**İncelenecek Metin**
Saklı Güzel Magnesia
İzmir’in 100 kilometre güneydoğusunda, Ortaklar- Söke karayolu üstünde, Aydın İli ,Germencik İlçesinde , turistikten ziyade arkeolojik açıdan aktif zorlu bir arazide ve sessiz ,mütevazı girişiyle buluşur sizinle Magnesia ...İlk bakışta orada bulunduğuna dair hiçbir işaret barındırmayan antik şehir , binlerce yıldır varlığını toprağın kendisine sağladığı bu sağlam kamuflaja borçludur. Ama 1984 yılında başlayan, 30 yılı askın süredir Prof. Dr. Orhan Bingöl’ün himayesindeki antik kazılarla yavaş yavaş güneşle buluşan Magnesia arkeoloji dünyasında nadide bir mücevher gibidir.
Kent efsaneye göre ,Apollon’un kehaneti ve yol göstermesi üzerine Thessalia’dan Anadolu’ya gelen Magnetler tarafından kurulmuş. Şehrin tam kurulduğu yer bilinmese de kayıtlarda antik dönemin ünlü kumandanı Themistokles'in ilk kurulan Magnesia’yı yönetenler arasında olduğu bilinmektedir. MÖ 460’larda Pers Kralı 1’inci Artakserkses, kenti, sürgüne gönderilen Atinalı Komutan Themistokles’e vermiş. Antik dönemin bu ünlü kumandanının ismi ‘300 Spartalı’ filminin devamı olan “300 Bir İmparatorluğun Yükselişi” filmini izleyenlere tanıdık gelecektir. Sadece sikkeleriyle tanınan bu ilk Magnesia, MÖ 399’da terk edilmiş. Diodor, Menderes Nehrinin sürekli yatak değiştirip taşması sonucu meydana gelen salgın hastalıklar ve Pers tehlikesine karşı Atinalı Thibron’un kenti M.Ö. 400-399 taşıdığını yazmaktadır.

**Toplanan Veriler**
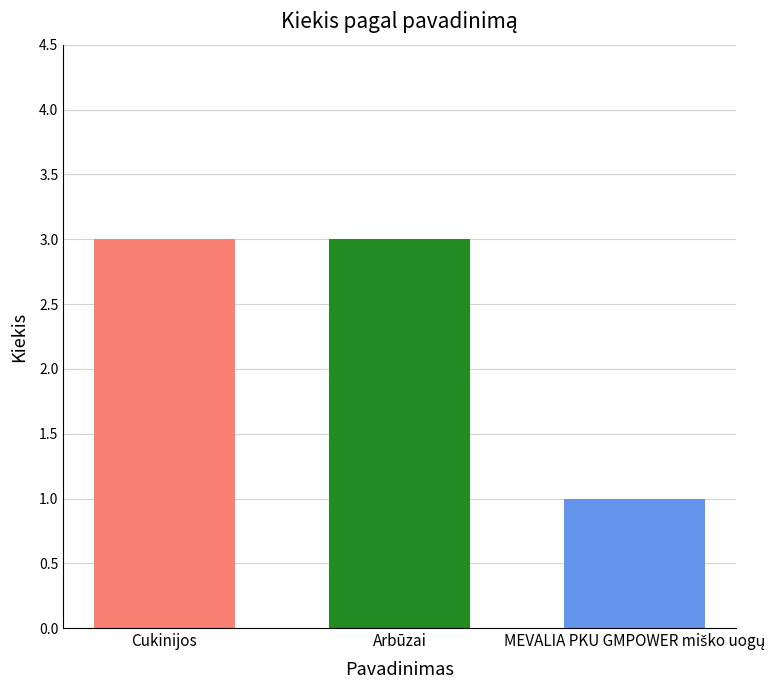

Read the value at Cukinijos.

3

**Problem Ayrıntıları**
Magnesia metninde "Kent efsaneye göre" sözlerini içeren ifadeyle açılıp "400-399 taşıdığını yazmaktadır." ile kapanan bölümü, "Diodor" yerine "Diodoros" koyarak yeniden yazın.

**Görevin Çözümü**
Kent efsaneye göre ,Apollon’un kehaneti ve yol göstermesi üzerine Thessalia’dan Anadolu’ya gelen Magnetler tarafından kurulmuş. Şehrin tam kurulduğu yer bilinmese de kayıtlarda antik dönemin ünlü kumandanı Themistokles'in ilk kurulan Magnesia’yı yönetenler arasında olduğu bilinmektedir. MÖ 460’larda Pers Kralı 1’inci Artakserkses, kenti, sürgüne gönderilen Atinalı Komutan Themistokles’e vermiş. Antik dönemin bu ünlü kumandanının ismi ‘300 Spartalı’ filminin devamı olan “300 Bir İmparatorluğun Yükselişi” filmini izleyenlere tanıdık gelecektir. Sadece sikkeleriyle tanınan bu ilk Magnesia, MÖ 399’da terk edilmiş. Diodoros, Menderes Nehrinin sürekli yatak değiştirip taşması sonucu meydana gelen salgın hastalıklar ve Pers tehlikesine karşı Atinalı Thibron’un kenti M.Ö. 400-399 taşıdığını yazmaktadır.